NH7 has a video on YouTube, which has Aditya and Tarun Balani on guitar and drums, and Khan on the sarangi, playing Zindagi. It is supposed to be a recording of them performing the song, and also to create a music video of the same. The visuals are a time capsule, switching between heavy block-like frames, filters and color gradings that one associates with the early 2010s YouTube videos. The handheld camera flips extremely quickly between all the players, and that is how the instrumentalisation also works, with the drums, Balani’s incredible segment of a solo, Khan’s sarangi, all tied together by the latter’s vocals. Khan’s lyricism is commendable, as he whips out lines like “yeh ganga teerath kya hai jab maile se mann ko saaf na kiya” and “kyu shor badh paya hai sukoon main kaisa tumne mahaul kiya” with ease.
Laage Re is perhaps one of the most popular tracks off the album, and for good reason. Moreso than anything that is said on the track, Khan’s crescendoing sarangi cuts through your chest as he calls “aaja naa jaa, main waree, tope jaaoon jee / aaja gar-a, main waaree, tope jaaoon jee”. There are very few fusion albums out there which get the absolute relinquishing in any form of love derived from sufi music right, but this one gets it. There is a tear-inducing element to how the sarangi quells on this one, “a tug at the heartstrings”, as someone [me] going for a more cliched expression would say. Qalandar is another brilliant track, with the lively syncopation of the drum beats adapting the arrangement of a gradually quickening dance routine.

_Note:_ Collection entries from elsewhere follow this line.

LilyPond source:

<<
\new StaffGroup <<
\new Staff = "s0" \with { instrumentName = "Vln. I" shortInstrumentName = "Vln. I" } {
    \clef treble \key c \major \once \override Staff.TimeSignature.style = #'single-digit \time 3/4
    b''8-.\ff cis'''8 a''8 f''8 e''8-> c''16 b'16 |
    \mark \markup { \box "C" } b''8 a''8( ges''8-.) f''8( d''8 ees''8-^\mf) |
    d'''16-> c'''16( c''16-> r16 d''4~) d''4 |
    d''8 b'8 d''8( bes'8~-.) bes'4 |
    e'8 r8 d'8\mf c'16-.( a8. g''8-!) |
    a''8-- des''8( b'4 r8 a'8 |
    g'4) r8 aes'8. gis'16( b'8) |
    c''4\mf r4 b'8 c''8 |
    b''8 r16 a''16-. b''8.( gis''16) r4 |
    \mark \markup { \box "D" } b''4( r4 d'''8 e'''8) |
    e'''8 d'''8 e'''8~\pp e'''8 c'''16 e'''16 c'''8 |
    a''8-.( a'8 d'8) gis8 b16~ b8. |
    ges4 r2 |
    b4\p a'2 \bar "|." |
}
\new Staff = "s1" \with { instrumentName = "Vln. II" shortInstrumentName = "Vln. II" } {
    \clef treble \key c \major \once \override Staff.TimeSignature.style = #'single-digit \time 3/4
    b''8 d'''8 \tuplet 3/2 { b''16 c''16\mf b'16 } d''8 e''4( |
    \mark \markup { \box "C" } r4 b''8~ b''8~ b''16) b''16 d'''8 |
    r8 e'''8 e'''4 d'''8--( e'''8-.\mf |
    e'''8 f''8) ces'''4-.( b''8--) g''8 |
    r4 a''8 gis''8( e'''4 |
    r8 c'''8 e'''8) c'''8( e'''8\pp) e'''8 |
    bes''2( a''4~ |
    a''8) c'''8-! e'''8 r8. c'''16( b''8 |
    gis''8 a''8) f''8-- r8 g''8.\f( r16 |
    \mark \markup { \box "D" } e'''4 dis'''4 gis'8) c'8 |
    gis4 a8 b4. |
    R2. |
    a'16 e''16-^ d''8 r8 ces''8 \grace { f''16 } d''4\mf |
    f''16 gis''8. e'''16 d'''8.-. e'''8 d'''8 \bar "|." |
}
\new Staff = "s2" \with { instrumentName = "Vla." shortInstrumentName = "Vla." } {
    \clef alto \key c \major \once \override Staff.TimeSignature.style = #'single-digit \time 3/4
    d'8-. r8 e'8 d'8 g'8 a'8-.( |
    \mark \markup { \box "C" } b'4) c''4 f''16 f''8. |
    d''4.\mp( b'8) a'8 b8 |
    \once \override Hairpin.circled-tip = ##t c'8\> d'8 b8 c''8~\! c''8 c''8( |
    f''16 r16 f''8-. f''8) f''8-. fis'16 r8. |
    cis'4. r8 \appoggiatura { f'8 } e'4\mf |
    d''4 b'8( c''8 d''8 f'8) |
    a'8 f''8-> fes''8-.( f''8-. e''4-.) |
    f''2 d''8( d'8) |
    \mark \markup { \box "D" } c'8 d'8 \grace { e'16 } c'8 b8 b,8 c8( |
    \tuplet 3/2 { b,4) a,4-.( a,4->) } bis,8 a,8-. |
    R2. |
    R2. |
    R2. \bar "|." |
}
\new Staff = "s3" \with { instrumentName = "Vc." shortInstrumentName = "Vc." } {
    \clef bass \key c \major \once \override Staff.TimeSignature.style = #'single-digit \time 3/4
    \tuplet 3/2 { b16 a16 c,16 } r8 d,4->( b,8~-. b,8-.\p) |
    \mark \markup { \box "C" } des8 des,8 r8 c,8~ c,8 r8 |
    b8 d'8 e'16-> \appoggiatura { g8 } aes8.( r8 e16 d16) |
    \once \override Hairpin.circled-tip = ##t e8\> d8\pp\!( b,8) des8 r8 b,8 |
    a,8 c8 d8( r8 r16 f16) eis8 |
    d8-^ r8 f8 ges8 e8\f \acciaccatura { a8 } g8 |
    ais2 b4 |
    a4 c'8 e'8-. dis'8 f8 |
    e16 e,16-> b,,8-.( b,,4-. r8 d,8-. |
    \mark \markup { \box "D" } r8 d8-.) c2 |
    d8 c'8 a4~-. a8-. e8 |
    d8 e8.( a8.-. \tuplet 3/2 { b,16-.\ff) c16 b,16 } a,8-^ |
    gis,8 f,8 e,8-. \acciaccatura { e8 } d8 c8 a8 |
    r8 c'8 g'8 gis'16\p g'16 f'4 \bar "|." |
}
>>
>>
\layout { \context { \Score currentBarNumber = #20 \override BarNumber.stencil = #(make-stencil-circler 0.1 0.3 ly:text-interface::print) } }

The album ends with a reprise of Zindagi, sung by Shilpa Rao. Rao’s clear vocals accompanied by Tomos Williams’ trumpet is much simpler a soundscape than the ones that precede it. However, I think it is an appropriate curtain drawer, there is a dream-like element to the singer’s delivery, and the trumpet is almost mystical, wistful — first separate and then interspersing to form the sonic equivalent of looking up at the sky in a more vacant stretch of a city road. Perhaps that is why the album art features an open sky and a deconstructed architectural space, or maybe that is only my interpretation — but then, maybe that is the purpose of music, to interpret, reinterpret, encode meanings to a body of work, and somehow it all turns into questioning the many trials and tribulations of life and its incomprehensibilities in song form — after all, these are the remains of our days, held in firm and shaky hands.